Lettre à mon père (16) – Roland Bideau

Lettre à mon père (16)

Un jour, tu m’as pris à témoin – UN jour ?! Tu m’appelles : « Viens, je vais te montrer ma nouvelle voiture ! » – C’est une Peugeot 404, de couleur bordeaux, rutilante – une belle voiture, intérieur confortable. « Ta mère n’a pas souhaité la voir ».

Chose étrange, Cher Lecteur, quand a-t-il été question de cette nouvelle voiture, auparavant ? – Ma surprise est totale, mais reste informulée. C’est le regret formulé par mon père, que je retiens, sa solitude générée par le silence de ma mère. Cette mère à l’esprit et au parler brillants, cette femme à l’ouverture sur le monde d’une qualité rare – cette femme à qui tu commençais tes lettres par ‘Mon Amour chéri’ , regrettant l’accident, avant la naissance de l’aîné, qui lui avait fait perdre une future naissance. – Tu comprends que je cherche ce qui m’a conduit si loin de toi – mais tu avais mes frères, sans doute.

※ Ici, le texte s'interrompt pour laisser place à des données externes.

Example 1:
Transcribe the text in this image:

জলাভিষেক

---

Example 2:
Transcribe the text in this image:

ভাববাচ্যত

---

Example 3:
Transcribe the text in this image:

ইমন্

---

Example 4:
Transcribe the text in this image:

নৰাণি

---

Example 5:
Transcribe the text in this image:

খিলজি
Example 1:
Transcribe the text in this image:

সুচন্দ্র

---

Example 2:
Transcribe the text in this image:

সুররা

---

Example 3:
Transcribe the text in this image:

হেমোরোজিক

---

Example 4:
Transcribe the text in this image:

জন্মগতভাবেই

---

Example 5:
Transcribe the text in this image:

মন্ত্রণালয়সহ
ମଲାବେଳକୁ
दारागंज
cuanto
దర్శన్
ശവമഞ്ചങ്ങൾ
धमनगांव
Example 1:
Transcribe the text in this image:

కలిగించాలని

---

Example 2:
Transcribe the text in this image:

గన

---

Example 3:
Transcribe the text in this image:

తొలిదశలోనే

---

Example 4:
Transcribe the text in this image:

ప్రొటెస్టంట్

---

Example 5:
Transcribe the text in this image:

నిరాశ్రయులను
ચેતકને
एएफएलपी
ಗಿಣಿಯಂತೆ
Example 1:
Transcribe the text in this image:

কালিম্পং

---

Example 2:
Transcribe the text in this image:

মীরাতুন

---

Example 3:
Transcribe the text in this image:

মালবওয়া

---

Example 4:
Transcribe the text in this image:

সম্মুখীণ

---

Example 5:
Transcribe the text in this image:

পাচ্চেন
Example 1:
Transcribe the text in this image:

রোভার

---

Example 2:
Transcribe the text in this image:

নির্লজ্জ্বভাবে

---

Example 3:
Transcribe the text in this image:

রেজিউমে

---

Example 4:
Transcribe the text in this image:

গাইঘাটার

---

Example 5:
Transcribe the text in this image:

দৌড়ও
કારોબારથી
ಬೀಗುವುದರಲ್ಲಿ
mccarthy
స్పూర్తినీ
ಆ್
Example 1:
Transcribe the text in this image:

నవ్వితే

Pourquoi donc mon esprit s’arrête-t-il à l’instant sur cette somme impressionnante de travail que tu as accompli, au long de ta vie – ta vie qui s’est arrêtée un jour de juin 1983, sans souffrance, sans doute sans que tu le saches. En fait, je n’étais pas avec vous, pas avec toi : ai-je, une seule fois, proposé de travailler avec toi au jardin – si ce n’est en dégustant les fruits nombreux et variés qu’il offrait aux regards. Ah si : j’avais la charge d’entretenir la pelouse devant notre belle maison – tâche mineure, s’il en est ! Peut-on ressentir une admiration ‘ post mortem’ pour un de ses parents ?

2 thoughts on “Lettre à mon père (16) – Roland Bideau

  1. Oui! C’était bien CE modèle-là! Merci, Hélène – Tous mes Meilleurs Voeux pour de belles fêtes de Noël à ma chère modératrice, à mes lecteurs présents, passés, futurs, discrets ou bavards – Je reviens bientôt – Amitiés – Roland

  2. Une Peugeot 404, rien que cette appellation marque une époque, et les souvenirs remontent à la surface pour la qualifier d’heureuse. Je me trompe peut-être mais cela évoque notre jeunesse alors par définition la jeunesse est souvent « heureuse »,selon le vieil adage: Ah! de mon temps …mais vivons aujourd’hui, je vous jure que ce n’est pas mal non plus.
    Merci cher auteur pour tout ce que vous évoquez qui nous va droit au coeur et parle à nos souvenirs.